## Work to do
**A.** Which three kinds of IRA does the IRA real estate article name?
**B.** In the IRA real estate article, rewrite the paragraph beginning "Money held in an IRA can be put to work" as a short list that keeps its main facts.
**C.** Write the next part of the IRA real estate article, picking up after its last sentence.

## Document
**********
How to Buy Real Estate With Your IRA (2024)

How to Buy Real Estate With Your IRA (1)

An IRA, or individual retirement account, may already play an important role in your overall retirement plan. What you may not realize about this kind of tax-advantaged plan, however, is that you can use it to purchase real estate and further grow your savings. Let’s talk about what that process entails, why a real estate IRA is worth considering and some important pitfalls to keep in mind. Consider working with a financial advisor if you’d like to explore investing in real estate.

The Value of an IRA

An IRA is a financial account designed to help you save for retirement in a tax-advantaged way. You can find these accounts offered by many different financial institutions and brokerages, offering a wide variety of investment opportunities. Unlike a 401(k) plan, an IRA does not need to be tied to an employer.

The IRS sets an annual limit each year, dictating how much can be contributed to your IRA. For 2021, this limit is $6,000 ($7,000 for participants 50 and older) or your annual taxable income – whichever is less.

Depending on your situation, there are three different IRAs to choose from: a traditional IRA, a Roth IRA and an IRA CD. Each provides owners with different benefits, such as being able to save and invest money tax-free or tax-deferred.

Money held in an IRA can be put to work in a range of investments, including mutual funds, target date funds, exchange-traded funds (ETFs), individual stocks, bonds and even certificates of deposit (CDs). The growth of those investments can be held in the IRA until retirement age, when it can be withdrawn either tax-free or at your current tax rate, depending on the type of IRA you have.

Using Your IRA to Buy Real Estate

As mentioned, you can use your IRA to invest in a number of different funds, stocks and bonds. If you really want to diversify your retirement portfolio for the future, however, you may want to also consider investing your IRA savings in real estate.
**********
## Supplied information
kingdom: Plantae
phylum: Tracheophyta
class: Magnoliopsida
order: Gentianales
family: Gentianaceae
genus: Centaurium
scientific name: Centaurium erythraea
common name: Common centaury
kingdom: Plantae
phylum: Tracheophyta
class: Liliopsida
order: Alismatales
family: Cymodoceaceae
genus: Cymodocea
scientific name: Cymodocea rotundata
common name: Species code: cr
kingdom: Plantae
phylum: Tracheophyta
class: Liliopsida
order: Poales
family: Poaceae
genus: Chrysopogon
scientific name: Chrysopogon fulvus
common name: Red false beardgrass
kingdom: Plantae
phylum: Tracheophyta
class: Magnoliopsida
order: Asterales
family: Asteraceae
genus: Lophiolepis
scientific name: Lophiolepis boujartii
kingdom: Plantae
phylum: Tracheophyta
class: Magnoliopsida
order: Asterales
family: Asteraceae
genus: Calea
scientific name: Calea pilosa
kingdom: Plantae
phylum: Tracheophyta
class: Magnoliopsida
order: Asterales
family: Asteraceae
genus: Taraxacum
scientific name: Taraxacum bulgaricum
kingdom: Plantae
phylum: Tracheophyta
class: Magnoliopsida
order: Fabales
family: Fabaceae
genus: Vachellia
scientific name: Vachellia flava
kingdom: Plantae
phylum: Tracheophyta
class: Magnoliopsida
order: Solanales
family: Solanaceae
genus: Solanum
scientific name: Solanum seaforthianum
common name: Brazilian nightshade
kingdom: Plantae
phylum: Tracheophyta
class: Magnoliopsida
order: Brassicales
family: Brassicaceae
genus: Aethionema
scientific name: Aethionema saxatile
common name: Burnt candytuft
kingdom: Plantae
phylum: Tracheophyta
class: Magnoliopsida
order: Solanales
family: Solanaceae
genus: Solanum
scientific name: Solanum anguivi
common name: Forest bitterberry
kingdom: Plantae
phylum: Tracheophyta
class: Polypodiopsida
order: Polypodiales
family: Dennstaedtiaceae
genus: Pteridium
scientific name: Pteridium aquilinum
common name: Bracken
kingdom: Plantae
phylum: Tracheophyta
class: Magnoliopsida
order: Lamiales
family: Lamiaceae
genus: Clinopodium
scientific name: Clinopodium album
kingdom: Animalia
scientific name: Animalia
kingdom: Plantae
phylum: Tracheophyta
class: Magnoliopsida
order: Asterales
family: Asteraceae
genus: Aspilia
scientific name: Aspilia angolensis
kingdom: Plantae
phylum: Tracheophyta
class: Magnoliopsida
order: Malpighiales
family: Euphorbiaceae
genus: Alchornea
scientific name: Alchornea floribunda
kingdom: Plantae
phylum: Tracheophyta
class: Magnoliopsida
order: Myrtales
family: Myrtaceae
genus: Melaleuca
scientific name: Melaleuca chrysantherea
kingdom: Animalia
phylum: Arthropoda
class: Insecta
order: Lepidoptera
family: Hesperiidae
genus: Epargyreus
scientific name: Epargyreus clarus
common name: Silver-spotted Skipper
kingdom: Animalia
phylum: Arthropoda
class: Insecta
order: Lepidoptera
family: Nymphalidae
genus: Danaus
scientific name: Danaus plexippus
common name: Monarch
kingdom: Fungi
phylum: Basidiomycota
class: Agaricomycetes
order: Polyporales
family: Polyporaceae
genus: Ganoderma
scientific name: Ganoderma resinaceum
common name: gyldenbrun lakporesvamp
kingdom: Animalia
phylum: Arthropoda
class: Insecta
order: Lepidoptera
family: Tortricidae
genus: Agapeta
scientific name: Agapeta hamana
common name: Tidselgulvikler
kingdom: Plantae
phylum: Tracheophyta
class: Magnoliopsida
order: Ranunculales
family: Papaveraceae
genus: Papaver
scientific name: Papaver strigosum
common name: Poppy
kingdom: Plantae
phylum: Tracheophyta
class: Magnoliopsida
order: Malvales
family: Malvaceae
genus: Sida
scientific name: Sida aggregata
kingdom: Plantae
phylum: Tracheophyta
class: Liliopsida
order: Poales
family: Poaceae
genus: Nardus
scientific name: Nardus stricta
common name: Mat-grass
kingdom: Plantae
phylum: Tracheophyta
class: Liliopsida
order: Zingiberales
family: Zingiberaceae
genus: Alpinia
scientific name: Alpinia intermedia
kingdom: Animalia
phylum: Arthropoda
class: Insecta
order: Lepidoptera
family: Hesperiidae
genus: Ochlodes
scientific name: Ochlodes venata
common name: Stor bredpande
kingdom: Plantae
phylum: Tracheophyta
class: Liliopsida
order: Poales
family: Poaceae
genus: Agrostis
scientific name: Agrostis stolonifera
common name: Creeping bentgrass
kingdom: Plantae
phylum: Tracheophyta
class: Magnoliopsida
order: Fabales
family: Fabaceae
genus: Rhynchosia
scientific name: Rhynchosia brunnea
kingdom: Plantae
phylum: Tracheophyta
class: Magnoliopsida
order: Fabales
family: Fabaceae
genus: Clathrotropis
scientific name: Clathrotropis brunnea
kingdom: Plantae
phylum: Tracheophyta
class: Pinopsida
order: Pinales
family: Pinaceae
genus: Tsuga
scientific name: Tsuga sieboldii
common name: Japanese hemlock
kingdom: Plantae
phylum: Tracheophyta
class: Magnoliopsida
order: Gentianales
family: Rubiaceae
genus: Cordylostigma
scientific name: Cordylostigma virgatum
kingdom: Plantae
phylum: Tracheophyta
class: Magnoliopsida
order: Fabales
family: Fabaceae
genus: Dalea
**********
## Final results
**A.** A traditional IRA, a Roth IRA and an IRA CD.

**B.**
- IRA money can go into mutual funds, target date funds, ETFs, individual stocks, bonds and CDs.
- The growth can stay in the IRA until retirement age.
- At that point it can be withdrawn tax-free or at your current tax rate, depending on the type of IRA.

**C.**
Step 1: Choose a Self-Directed IRA

The first thing you’ll need to do is open and begin funding a self-directed IRA. These accounts, which are offered by select financial institutions, allow alternative investments for your retirement savings. Not all banks and brokerages offer self-directed IRAs, so you may need to shop around. It’s also important to note that when buying real estate a self-directed IRA, your IRA will own the asset… not you. Because of this, there will need to be a very clear division between your actions and your personal funds and those belonging to your IRA.

Step 2: Choose a Custodian

One of the biggest differences between self-directed IRAs and traditional or Roth IRAs is that a self-directed account is managed by a custodian. This fee-based custodian will facilitate all transactions involving your new IRA, ensuring that all IRS regulations are followed and that proper financial reporting is completed. If these rules aren’t followed precisely, you could find your IRA disqualified. That would be detrimental to your future retirement savings and also trigger a taxable event for your funds.

While your custodian will manage the technical side of your real estate IRA investments, they will not serve as a financial advisor or otherwise guide you in your investment decisions.

Step 3: Choose a Property

Any property you choose to buy with your real estate IRA will need to be an investment property. This means that it cannot be a vacation getaway for your family, a second home or even a property for your parents. Improper use of your real estate IRA’s property could have serious financial implications. To avoid these, ensure that the investment will not be utilized by any “disqualified” individuals. According to the IRS, this includes your spouse, parents/grandparents, siblings, property co-owners and many other members of your extended family, such as those of “lineal descent” (children, grandchildren, great-grandchildren and their families).

Step 4: Make Your Purchase

Actually buying real estate with your IRA can be a bit tricky. Remember how we mentioned that your self-directed IRA will own the property, rather than you? Well, for this reason, your IRA may have a tough time getting approved for a mortgage loan to purchase your investment property. As a result, many investors opt to simply purchase the property outright and in total. Depending on your IRA balance, this may limit your investment property options.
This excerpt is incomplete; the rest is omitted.